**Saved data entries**
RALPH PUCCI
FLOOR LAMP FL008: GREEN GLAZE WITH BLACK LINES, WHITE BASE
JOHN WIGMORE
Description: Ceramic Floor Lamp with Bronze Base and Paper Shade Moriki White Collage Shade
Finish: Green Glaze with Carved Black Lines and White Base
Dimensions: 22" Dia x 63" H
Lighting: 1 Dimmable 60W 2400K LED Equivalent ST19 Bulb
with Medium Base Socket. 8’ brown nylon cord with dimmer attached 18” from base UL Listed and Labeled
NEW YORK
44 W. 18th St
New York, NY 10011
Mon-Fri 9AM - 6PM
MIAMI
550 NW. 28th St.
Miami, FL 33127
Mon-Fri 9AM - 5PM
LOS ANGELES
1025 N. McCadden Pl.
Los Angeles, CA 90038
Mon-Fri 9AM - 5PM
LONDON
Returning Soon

**Instructions to follow**
Write out again only the lines from the one with "Miami, FL 33127" through the last line of the records above. Keep every word as it stands.

**Answer to the problem**
Miami, FL 33127
Mon-Fri 9AM - 5PM
LOS ANGELES
1025 N. McCadden Pl.
Los Angeles, CA 90038
Mon-Fri 9AM - 5PM
LONDON
Returning Soon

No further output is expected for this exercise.